▸ **WHAT TO WORK ON**: Pick out each line of the data below that contains the word "horizontal", matching uppercase and lowercase exactly, and copy those lines.

== LISTED RECORDS

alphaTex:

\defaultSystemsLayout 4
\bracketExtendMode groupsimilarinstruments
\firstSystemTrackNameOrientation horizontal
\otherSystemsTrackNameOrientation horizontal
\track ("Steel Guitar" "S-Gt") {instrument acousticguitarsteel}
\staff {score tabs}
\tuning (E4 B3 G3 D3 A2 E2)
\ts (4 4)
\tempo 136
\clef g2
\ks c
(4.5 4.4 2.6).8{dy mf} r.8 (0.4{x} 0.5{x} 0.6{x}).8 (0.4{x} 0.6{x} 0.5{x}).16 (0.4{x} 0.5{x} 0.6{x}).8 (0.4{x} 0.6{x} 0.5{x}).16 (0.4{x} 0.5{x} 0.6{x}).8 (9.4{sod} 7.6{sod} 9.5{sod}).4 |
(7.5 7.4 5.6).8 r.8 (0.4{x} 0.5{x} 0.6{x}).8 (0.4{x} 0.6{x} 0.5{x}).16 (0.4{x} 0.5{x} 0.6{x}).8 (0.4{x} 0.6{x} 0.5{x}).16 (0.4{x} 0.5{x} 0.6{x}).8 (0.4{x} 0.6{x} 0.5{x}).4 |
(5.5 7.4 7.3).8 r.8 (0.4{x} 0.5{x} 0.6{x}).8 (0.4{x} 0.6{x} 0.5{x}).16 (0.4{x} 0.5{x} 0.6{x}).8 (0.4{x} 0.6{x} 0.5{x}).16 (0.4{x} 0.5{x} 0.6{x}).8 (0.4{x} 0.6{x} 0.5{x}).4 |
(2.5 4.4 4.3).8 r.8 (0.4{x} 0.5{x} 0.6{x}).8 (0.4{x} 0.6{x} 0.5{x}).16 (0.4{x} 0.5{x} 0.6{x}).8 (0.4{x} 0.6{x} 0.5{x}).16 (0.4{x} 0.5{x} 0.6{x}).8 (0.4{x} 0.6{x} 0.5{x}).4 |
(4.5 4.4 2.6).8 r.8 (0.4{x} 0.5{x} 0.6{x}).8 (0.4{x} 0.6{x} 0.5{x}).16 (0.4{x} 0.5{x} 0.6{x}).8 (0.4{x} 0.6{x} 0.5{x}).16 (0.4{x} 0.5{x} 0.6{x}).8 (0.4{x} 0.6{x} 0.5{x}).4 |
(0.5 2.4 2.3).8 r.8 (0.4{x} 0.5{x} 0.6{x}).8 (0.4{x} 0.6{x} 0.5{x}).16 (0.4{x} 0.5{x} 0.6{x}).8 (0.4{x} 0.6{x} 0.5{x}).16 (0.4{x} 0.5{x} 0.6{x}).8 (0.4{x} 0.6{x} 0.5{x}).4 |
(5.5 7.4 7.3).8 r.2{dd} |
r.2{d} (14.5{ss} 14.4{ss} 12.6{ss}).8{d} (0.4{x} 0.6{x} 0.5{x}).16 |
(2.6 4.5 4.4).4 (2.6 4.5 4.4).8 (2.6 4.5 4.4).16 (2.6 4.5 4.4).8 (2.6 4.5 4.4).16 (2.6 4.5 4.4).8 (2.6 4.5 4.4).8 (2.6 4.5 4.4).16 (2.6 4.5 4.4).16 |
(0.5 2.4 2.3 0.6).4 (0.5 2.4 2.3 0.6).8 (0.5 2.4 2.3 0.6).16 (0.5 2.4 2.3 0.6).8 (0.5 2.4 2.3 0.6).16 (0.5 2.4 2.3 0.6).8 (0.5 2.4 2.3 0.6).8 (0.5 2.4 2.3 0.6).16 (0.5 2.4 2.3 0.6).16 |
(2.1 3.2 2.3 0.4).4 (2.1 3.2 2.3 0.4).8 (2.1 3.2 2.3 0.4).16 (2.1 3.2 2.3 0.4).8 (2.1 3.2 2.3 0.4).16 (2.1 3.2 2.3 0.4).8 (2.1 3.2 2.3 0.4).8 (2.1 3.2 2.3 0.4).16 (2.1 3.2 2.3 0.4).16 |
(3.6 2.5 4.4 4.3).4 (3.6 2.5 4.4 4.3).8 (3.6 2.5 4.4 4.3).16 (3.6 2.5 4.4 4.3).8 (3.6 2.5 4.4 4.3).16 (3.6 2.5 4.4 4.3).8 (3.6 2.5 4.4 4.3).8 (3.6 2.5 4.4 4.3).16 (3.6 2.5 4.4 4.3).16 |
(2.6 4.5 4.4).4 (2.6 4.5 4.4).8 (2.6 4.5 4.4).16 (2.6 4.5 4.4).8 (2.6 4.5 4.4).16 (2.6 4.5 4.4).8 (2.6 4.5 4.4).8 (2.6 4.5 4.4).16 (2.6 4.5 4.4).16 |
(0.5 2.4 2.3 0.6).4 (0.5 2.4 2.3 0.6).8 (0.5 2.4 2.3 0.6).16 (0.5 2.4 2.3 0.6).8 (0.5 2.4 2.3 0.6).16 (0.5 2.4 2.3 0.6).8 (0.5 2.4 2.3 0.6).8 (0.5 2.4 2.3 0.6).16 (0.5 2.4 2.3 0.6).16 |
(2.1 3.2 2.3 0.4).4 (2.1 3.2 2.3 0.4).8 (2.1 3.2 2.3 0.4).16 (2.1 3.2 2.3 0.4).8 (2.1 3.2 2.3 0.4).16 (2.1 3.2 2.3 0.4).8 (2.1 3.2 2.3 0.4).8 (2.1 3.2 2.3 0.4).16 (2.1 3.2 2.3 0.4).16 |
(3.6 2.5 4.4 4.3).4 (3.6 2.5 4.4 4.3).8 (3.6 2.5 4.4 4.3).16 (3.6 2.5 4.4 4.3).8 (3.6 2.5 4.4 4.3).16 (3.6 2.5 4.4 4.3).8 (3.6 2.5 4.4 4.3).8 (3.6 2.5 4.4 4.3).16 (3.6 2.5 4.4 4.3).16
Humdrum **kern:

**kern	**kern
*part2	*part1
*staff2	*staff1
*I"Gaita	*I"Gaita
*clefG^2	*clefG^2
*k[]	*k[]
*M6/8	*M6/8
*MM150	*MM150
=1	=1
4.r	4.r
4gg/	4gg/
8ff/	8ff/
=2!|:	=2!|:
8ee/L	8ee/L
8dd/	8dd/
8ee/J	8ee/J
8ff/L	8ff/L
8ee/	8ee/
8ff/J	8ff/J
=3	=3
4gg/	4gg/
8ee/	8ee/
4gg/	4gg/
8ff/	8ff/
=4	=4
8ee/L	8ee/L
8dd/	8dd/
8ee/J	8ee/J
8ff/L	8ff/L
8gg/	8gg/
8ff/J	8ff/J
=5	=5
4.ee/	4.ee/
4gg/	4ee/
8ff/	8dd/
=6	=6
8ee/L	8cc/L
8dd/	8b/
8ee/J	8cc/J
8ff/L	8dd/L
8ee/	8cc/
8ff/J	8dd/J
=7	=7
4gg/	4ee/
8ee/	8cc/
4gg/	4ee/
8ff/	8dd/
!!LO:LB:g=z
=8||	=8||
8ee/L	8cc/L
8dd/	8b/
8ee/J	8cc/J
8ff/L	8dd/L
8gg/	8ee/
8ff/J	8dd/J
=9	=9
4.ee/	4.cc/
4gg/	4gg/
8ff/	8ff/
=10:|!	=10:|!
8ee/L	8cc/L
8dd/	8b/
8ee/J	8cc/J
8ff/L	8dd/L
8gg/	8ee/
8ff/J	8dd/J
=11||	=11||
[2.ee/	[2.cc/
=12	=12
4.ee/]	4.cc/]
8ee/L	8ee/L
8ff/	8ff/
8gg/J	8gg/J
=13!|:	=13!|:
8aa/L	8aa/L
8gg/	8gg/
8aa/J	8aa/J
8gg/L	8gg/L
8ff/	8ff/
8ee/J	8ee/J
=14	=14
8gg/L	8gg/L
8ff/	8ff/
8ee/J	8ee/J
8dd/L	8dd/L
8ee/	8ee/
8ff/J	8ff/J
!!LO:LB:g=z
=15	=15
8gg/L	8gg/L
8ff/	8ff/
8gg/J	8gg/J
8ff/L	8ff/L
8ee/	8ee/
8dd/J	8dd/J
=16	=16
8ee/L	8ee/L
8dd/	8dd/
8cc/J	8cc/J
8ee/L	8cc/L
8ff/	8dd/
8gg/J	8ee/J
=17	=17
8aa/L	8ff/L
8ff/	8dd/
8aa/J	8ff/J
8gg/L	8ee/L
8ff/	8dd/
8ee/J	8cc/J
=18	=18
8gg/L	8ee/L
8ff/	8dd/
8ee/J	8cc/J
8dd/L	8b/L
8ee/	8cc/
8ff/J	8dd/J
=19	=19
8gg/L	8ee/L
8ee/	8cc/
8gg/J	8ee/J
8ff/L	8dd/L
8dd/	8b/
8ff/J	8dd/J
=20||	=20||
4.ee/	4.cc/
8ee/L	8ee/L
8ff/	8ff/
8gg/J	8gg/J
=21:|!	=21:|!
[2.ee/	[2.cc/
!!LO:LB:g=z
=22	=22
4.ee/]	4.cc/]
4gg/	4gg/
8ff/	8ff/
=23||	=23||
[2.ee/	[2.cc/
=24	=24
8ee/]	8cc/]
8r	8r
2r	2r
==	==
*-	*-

====

▸ **CORRECT RESPONSE**:
\firstSystemTrackNameOrientation horizontal
\otherSystemsTrackNameOrientation horizontal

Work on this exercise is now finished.